Une source de violence
Alors déjà, M. Abbas avait qualifié la Force exécutive d'illégale, parce qu'elle était créée sans décret présidentiel. Mais il avait permis de l'intégrer aux services de police chapeautés par le ministère de l'Intérieur. Ainsi, elle est devenue la force centrale du gouvernement Hanyé, à la différence du bras armé du Hamas (les brigades Ezzedine El Kassame) qui n'obéit pas à la direction politique. Aujourd'hui, toutefois, M. Abbas reproche à la Force exécutive d'être source de violence sur le terrain.
Défiant M. Abbas, M. Hanyé a riposté au décret en ordonnant immédiatement une conscription volontaire pour doubler les effectifs de la Force exécutive et la faire passer de 5 500 à 12 000 hommes.
M. Hanyé en a les moyens. Jeudi dernier, à son retour du pèlerinage de la Mecque, il aurait réussi - selon des sources égyptiennes - à ramener 20 millions de dollars avec lui à Gaza. Avec l'approbation des douaniers égyptiens dans le Sinaï, mais à l'insu des contrôleurs européens au poste frontière de Rafah, désormais bien embarrassés.
Parallèlement, selon des sources palestiniennes, le Hamas est en train de stocker des armes qui proviennent de Syrie et d'Iran, via les tunnels de contrebande du Sinaï. Ces armes s'achètent actuellement à Gaza au prix fort : 10 000 dinars (environ 10000 euros) pour un fusil M16.
L'argent de Bush
Mais M. Abbas est lui aussi en train de consolider ses "troupes", notamment sa Garde (la Force 17) qui compte 3 700 hommes.
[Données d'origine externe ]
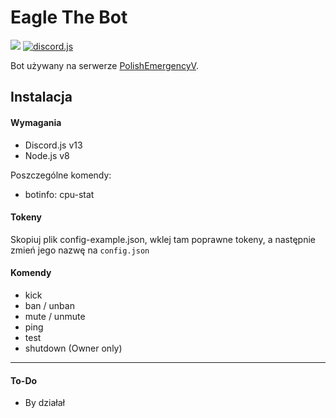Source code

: # Eagle The Bot

<a href="https://discord.gg/kYnKgf4na2">
    <img src="https://img.shields.io/discord/531961175114645534?color=7289DA&label=Discord&logo=discord"/></a>
<a href="https://www.npmjs.com/package/discord.js">
    <img src="https://img.shields.io/badge/discord.js-v13.0.0-blue" alt="discord.js" /></a>

Bot używany na serwerze [PolishEmergencyV](https://discord.gg/kYnKgf4na2).

## Instalacja
#### **Wymagania**
- Discord.js v13
- Node.js v8

Poszczególne komendy:
- botinfo: cpu-stat

#### **Tokeny**
Skopiuj plik config-example.json, wklej tam poprawne tokeny, a następnie zmień jego nazwę na `config.json`

#### **Komendy**
- kick
- ban / unban
- mute / unmute
- ping
- test
- shutdown (Owner only)
---

#### To-Do
- By działał

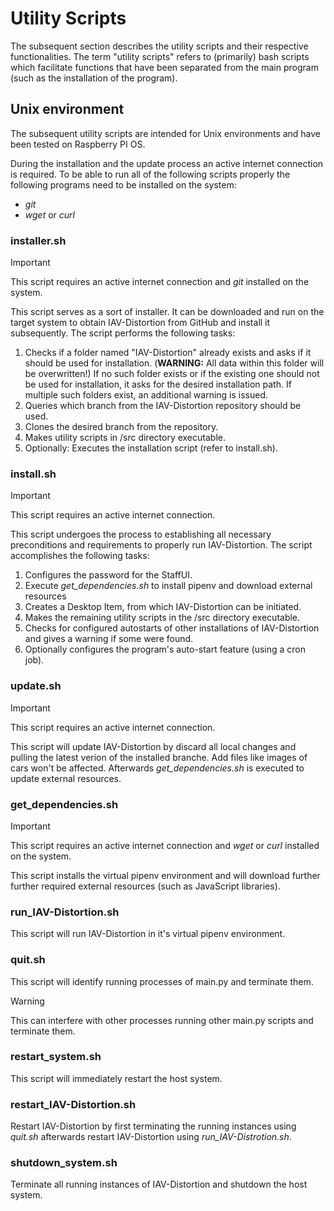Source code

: # Utility Scripts
The subsequent section describes the utility scripts and their respective functionalities.
The term "utility scripts" refers to (primarily) bash scripts which facilitate functions that have been separated from the main program (such as the installation of the program). 

## Unix environment
The subsequent utility scripts are intended for Unix environments and have been tested on Raspberry PI OS.

During the installation and the update process an active internet connection is required.
To be able to run all of the following scripts properly the following programs need to be installed on the system:
- *git*
- *wget* or *curl*


### installer.sh
>[!IMPORTANT]
>This script requires an active internet connection and *git* installed on the system.

This script serves as a sort of installer.
It can be downloaded and run on the target system to obtain IAV-Distortion from GitHub and install it subsequently.
The script performs the following tasks:
1. Checks if a folder named "IAV-Distortion" already exists and asks if it should be used for installation. (**WARNING:** All data within this folder will be overwritten!)
If no such folder exists or if the existing one should not be used for installation, it asks for the desired installation path.
If multiple such folders exist, an additional warning is issued.
2. Queries which branch from the IAV-Distortion repository should be used.
3. Clones the desired branch from the repository.
4. Makes utility scripts in /src directory executable.
5. Optionally: Executes the installation script (refer to install.sh).

### install.sh
>[!IMPORTANT]
>This script requires an active internet connection.

This script undergoes the process to establishing all necessary preconditions and requirements to properly run IAV-Distortion.
The script accomplishes the following tasks:
1. Configures the password for the StaffUI.
2. Execute *get_dependencies.sh* to install pipenv and download external resources
3. Creates a Desktop Item, from which IAV-Distortion can be initiated.
4. Makes the remaining utility scripts in the /src directory executable.
5. Checks for configured autostarts of other installations of IAV-Distortion and gives a warning if some were found.
6. Optionally configures the program's auto-start feature (using a cron job).

### update.sh
>[!IMPORTANT]
>This script requires an active internet connection.

This script will update IAV-Distortion by discard all local changes and pulling the latest verion of the installed branche. Add files like images of cars won't be affected.
Afterwards *get_dependencies.sh* is executed to update external resources.

### get_dependencies.sh
>[!IMPORTANT]
>This script requires an active internet connection and *wget* or *curl* installed on the system.

This script installs the virtual pipenv environment and will download further further required external resources (such as JavaScript libraries).

### run_IAV-Distortion.sh
This script will run IAV-Distortion in it's virtual pipenv environment.

### quit.sh
This script will identify running processes of main.py and terminate them.

>[!WARNING]
>This can interfere with other processes running other main.py scripts and terminate them.

### restart_system.sh
This script will immediately restart the host system.

### restart_IAV-Distortion.sh
Restart IAV-Distortion by first terminating the running instances using *quit.sh* afterwards restart IAV-Distortion using *run_IAV-Distrotion.sh*.

### shutdown_system.sh
Terminate all running instances of IAV-Distortion and shutdown the host system.
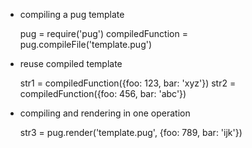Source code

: 

- compiling a pug template

    pug = require('pug')
    compiledFunction =  pug.compileFile('template.pug')

- reuse compiled template

    str1 = compiledFunction({foo: 123, bar: 'xyz'}) 
    str2 = compiledFunction({foo: 456, bar: 'abc'}) 

- compiling and rendering in one operation

    str3 = pug.render('template.pug', {foo: 789, bar: 'ijk'})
M. Abbas voudrait l'agrandir à 5 000, voire 10 000 hommes. Et lui aussi en a les moyens. Le président Bush compte débloquer prochainement 86 millions de dollars pour renforcer les services de sécurité de M. Abbas. Il s'agira d'équiper surtout la Garde présidentielle en uniformes et véhicules. Mais l'Egypte et la Jordanie fournissent aussi, ces derniers temps, des armes et munitions aux forces de M. Abbas, avec l'aide américaine et la bénédiction israélienne.
Notons que les services de sécurité de l'Autorité palestinienne réunissent au total quelque 80 000 hommes, la plupart appointés sous les gouvernements Fatah qui tenaient les commandes jusqu'à la victoire électorale du Hamas.
Entre-temps, la violence fratricide s'étend. Rien qu'au cours de la semaine écoulée : 32 rapts, 23 morts (de 14 à 45 ans) et 135 blessés. Ce week-end, pour la première fois, trois enlèvements de notables du Hamas en Cisjordanie : le maire adjoint de Naplouse, le directeur du ministère de l'Intérieur à Ramallah et un fonctionnaire à Jénine.
Dimanche, dans la ville de Gaza, des dizaines de milliers de partisans du Fatah ont manifesté leur soutien à M. Abbas. Selon des témoins, c'était la plus grande démonstration de force du mouvement depuis 1994.
En fin de soirée, on apprenait la libération du photographe péruvien de l'Agence France-Presse, Jaime Razuri, enlevé à Gaza le 1er janvier dernier.